Many conservatives cite the 1996 welfare reforms as an example of a successful block grant program that returned power to local government. The reforms replaced the federally administered Aid for Families With Dependent Children (AFDC) program with the block grant-funded, state-administered Temporary Assistance to Needy Families program. In addition to new work requirements and caps on the amount of time families could receive benefits, the reforms granted states a great deal of flexibility in how they administered the program. In the years immediately after 1996, the reforms were widely lauded as a success by liberals and conservatives alike. Caseloads declined dramatically and labor force supply increased—for a time, it actually looked like the program was doing what it was supposed to: providing a helping hand to needy families, while also preparing and encouraging welfare recipients to get back to work.

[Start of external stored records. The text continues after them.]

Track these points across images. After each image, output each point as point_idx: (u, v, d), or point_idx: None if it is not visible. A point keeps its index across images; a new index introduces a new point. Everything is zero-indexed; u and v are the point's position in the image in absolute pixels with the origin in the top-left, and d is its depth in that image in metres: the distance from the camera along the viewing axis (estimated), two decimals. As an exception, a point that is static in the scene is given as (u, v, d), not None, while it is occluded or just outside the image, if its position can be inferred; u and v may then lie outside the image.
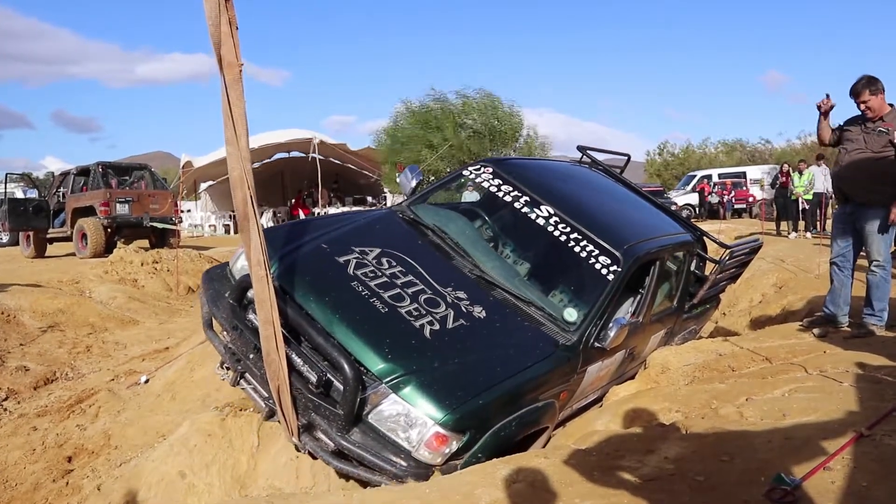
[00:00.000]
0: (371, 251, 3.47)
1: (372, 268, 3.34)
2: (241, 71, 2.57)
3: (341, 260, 3.35)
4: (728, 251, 4.32)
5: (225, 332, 3.35)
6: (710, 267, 4.72)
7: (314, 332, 2.84)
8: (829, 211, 12.75)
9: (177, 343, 6.35)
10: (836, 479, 2.13)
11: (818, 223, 13.20)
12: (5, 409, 4.90)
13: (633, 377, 4.23)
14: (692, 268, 4.62)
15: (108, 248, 11.64)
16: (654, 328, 4.18)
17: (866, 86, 4.07)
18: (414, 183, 4.17)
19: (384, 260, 3.42)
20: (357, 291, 3.16)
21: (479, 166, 4.24)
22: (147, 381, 5.23)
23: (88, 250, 11.79)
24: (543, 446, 3.29)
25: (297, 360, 2.92)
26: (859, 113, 4.21)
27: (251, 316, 3.07)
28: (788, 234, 13.48)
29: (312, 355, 2.93)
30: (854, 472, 2.17)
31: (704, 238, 4.78)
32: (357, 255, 3.41)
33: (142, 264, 9.64)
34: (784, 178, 13.71)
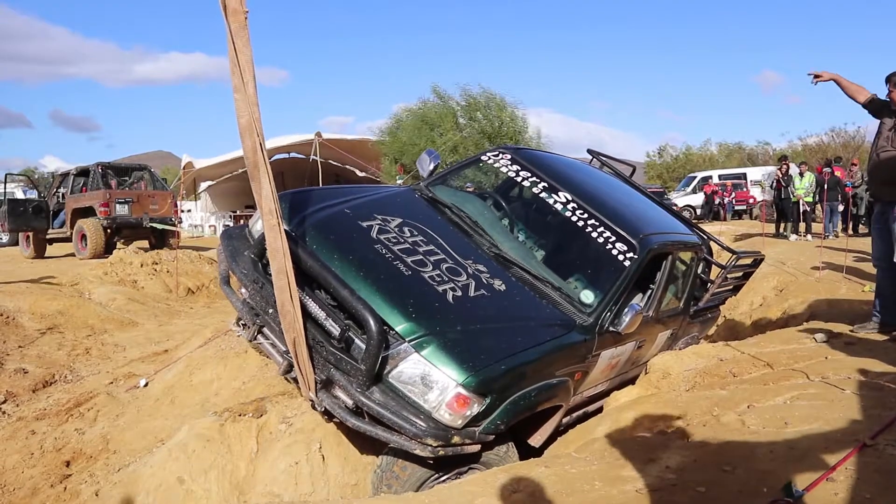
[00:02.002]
0: (393, 220, 3.51)
1: (395, 234, 3.38)
2: (246, 17, 2.55)
3: (364, 224, 3.39)
4: (735, 256, 4.34)
5: (243, 289, 3.36)
6: (715, 272, 4.72)
7: (339, 285, 2.81)
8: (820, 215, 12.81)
9: (176, 346, 6.32)
10: (840, 491, 2.11)
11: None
12: (3, 413, 4.88)
13: (633, 382, 4.21)
14: (698, 271, 4.62)
15: (108, 249, 11.67)
16: (661, 327, 4.19)
17: (888, 79, 4.09)
18: (432, 166, 4.20)
19: (406, 229, 3.46)
20: (381, 253, 3.18)
21: (497, 152, 4.29)
22: (146, 385, 5.20)
23: (88, 251, 11.78)
24: (557, 426, 3.31)
25: (320, 314, 2.92)
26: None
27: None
28: (788, 235, 13.44)
29: (335, 311, 2.93)
30: (857, 483, 2.15)
31: (710, 242, 4.80)
32: (380, 221, 3.45)
33: (141, 265, 9.61)
34: (777, 181, 13.58)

The reforms, however, fell apart when the Great Recession hit. In a summary paper released last year by the National Bureau of Economic Research, James Ziliak highlighted both the varying effects across states and the sharp decline in caseloads in many states, even during a period of economic devastation.

"Oregon and Maine, for example, had an increase in caseloads of 120 percent or more, while Illinois and Texas had declines of over 70 percent," Ziliak wrote. "To be certain, what is most notable ... is the vast majority of states had declines in cash assistance during a very weak economic period, in sharp contrast to the huge increase in food stamp usage."

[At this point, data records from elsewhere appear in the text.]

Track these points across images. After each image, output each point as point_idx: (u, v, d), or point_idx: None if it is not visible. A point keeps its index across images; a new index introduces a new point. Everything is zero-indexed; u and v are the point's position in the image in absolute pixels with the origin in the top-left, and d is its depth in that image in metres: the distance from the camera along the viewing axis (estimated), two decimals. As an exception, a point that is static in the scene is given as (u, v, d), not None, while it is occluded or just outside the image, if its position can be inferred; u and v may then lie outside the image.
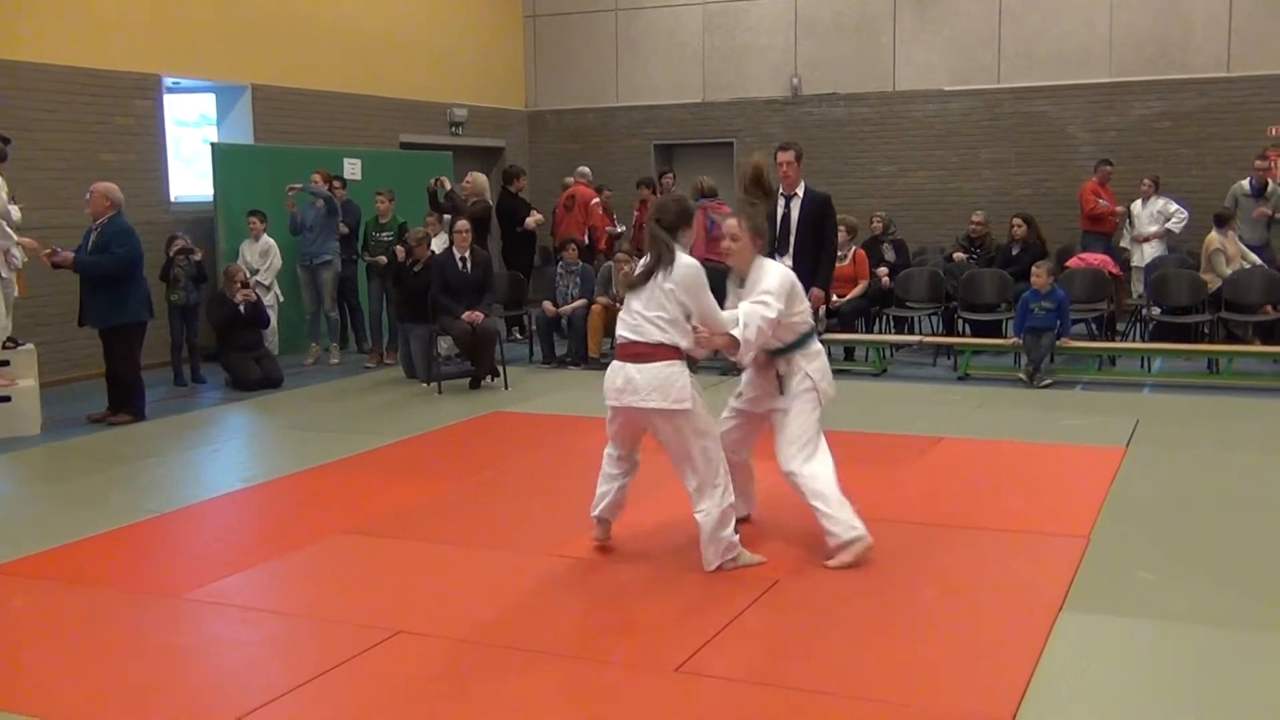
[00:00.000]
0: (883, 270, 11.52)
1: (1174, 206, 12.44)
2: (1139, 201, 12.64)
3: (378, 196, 11.60)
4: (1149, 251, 12.35)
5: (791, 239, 8.49)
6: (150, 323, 8.90)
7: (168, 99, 11.90)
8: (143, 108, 11.38)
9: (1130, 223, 12.70)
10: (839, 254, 10.93)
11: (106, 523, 5.99)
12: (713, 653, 4.17)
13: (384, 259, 11.24)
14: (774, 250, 8.40)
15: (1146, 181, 12.63)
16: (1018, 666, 3.97)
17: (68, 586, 5.06)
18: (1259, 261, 11.02)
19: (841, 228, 11.08)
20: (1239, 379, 9.66)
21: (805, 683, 3.93)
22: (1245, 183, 12.12)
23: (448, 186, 11.98)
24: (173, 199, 11.80)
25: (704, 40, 16.00)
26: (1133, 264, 12.45)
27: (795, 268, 8.32)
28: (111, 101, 11.05)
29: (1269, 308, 10.32)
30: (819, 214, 8.58)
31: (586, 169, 14.37)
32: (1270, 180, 12.08)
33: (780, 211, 8.50)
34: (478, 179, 12.38)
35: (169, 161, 11.82)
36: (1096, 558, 5.14)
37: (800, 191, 8.56)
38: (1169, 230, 12.42)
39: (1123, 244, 12.76)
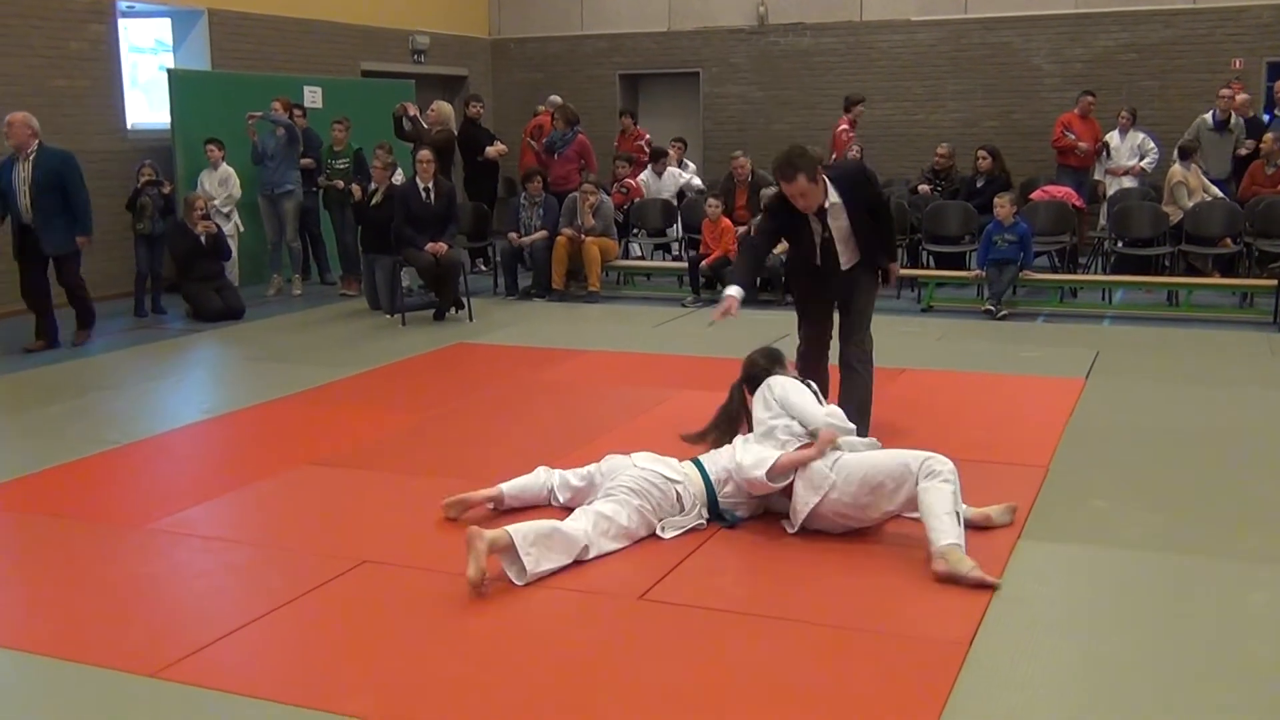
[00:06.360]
0: None
1: (1151, 144, 12.39)
2: (1116, 133, 12.59)
3: (334, 125, 11.47)
4: (1126, 184, 12.31)
5: (849, 243, 5.85)
6: (114, 253, 8.77)
7: (122, 23, 11.64)
8: (96, 32, 11.12)
9: (1108, 154, 12.64)
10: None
11: (66, 454, 5.95)
12: (676, 581, 4.22)
13: (340, 183, 11.16)
14: (825, 268, 5.89)
15: (1124, 113, 12.54)
16: (976, 593, 4.03)
17: (28, 517, 5.04)
18: (1220, 194, 11.07)
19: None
20: (1198, 311, 9.76)
21: (768, 609, 3.99)
22: (1208, 116, 12.12)
23: (411, 112, 11.82)
24: (129, 127, 11.59)
25: (670, -33, 15.80)
26: (1108, 196, 12.38)
27: (862, 260, 5.93)
28: (63, 26, 10.78)
29: (1228, 240, 10.40)
30: (860, 191, 5.86)
31: (558, 98, 13.62)
32: (1233, 113, 12.08)
33: (819, 234, 5.78)
34: (443, 107, 12.21)
35: (125, 88, 11.60)
36: (1055, 487, 5.22)
37: (830, 197, 5.69)
38: (1142, 169, 12.41)
39: (1097, 176, 12.72)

These declines, Ziliak concluded, produced dire effects for families at the bottom of the income distribution: "The limited evidence to date suggests that TANF did not respond to the Great Recession, and this lack of business-cycle response contributed to the growth of deep poverty."

TANF's block grant funding model certainly isn't solely to blame for the caseload declines, but Ziliak's research highlights two key limitations of traditional block grant-funded programs: They can result in significant disparities between states, and they're funded at a fixed amount that doesn't automatically increase during times of economic distress, meaning states often can't provide additional assistance when it's most needed. In fact, research indicates that, during the Great Recession, many cash-strapped states actually diverted portions of their TANF grants to alternate non-cash-assistance programs.

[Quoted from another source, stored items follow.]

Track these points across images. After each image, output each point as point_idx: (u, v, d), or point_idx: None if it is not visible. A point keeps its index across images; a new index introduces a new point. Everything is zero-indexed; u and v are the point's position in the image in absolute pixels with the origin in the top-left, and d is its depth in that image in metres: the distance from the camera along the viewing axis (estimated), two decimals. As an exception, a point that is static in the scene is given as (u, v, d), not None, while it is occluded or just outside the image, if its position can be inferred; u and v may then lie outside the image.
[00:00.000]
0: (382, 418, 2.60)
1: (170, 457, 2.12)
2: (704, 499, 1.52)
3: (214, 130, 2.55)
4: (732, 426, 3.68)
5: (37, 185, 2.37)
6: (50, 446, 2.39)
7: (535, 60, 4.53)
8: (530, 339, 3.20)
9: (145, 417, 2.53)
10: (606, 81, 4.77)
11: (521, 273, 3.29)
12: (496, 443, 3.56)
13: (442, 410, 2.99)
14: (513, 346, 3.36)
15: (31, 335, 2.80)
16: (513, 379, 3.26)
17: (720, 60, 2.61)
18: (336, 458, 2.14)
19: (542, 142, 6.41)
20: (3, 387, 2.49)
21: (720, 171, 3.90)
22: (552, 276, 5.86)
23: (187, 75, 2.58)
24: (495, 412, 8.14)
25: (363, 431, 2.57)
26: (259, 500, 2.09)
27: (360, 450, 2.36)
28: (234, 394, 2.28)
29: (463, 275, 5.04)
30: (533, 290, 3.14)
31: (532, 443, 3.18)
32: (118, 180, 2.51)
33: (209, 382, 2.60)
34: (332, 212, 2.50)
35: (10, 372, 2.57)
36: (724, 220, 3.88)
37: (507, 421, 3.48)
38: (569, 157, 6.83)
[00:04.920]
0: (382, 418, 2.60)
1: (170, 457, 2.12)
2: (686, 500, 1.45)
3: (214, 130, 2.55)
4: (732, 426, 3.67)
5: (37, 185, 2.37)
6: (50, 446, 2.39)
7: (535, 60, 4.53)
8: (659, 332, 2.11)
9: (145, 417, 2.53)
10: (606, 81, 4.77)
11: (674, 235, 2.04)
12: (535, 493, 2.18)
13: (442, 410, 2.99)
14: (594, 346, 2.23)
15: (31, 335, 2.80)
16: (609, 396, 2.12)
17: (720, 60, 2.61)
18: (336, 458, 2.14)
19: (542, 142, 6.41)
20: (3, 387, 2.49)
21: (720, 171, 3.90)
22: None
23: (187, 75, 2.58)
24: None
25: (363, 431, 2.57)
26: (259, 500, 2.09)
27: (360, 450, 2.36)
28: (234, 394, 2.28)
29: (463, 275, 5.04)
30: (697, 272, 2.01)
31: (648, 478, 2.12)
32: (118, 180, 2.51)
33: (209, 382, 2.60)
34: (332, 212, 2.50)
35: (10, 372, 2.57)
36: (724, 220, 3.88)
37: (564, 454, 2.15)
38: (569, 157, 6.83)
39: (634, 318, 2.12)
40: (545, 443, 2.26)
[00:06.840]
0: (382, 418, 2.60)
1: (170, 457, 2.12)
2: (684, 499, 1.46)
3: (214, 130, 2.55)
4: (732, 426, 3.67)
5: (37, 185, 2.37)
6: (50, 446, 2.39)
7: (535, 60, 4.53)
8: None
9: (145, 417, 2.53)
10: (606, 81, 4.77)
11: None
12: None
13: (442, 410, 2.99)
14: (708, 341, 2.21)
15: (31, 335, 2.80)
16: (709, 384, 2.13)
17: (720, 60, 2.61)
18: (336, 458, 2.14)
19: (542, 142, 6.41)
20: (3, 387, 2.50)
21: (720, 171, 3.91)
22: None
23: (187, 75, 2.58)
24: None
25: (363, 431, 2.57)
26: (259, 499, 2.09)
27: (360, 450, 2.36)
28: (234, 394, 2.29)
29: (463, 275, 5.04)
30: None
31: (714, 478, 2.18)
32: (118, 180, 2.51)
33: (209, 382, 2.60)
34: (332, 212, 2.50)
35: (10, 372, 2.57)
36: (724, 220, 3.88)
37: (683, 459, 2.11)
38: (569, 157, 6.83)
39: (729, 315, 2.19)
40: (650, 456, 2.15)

According to an analysis released in October by the liberal Center on Budget and Policy Priorities, states spent only 26 percent of their TANF funds on cash welfare grants; an additional 24 percent went to child care and "work-related activities and supports." A whopping 34 percent of TANF funds went to "other areas," a nebulous category that can include everything from early childhood education to human services programs like foster care. "TANF's combination of broadly defined purposes and limited accountability for much of its spending has enabled states to divert funds from supporting the poorest families and use them instead to help fill state budget holes," the report's authors wrote.

It may well be that local governments are better at fighting poverty than their federal counterparts, and it's surely possible to design a more effective block grant funding system—stricter controls on spending could be applied, and social safety net block grant funds, for example, could be tied to unemployment rates (the latter of which Pamela Loprest suggested to Pacific Standard in 2011). But if the welfare reforms of 1996 have taught us anything, it's that block grants are not the simple panacea conservatives would like them to be.

"I know that giving states more flexibility will open the door for transformative ideas to eliminate poverty and increase opportunity," Jeb Bush wrote in the text accompanying his welfare plan. It's unlikely that the thousands of desperately poor families who live in states that chose to dramatically reduce their spending on cash assistance during the Great Recession share Bush's optimism.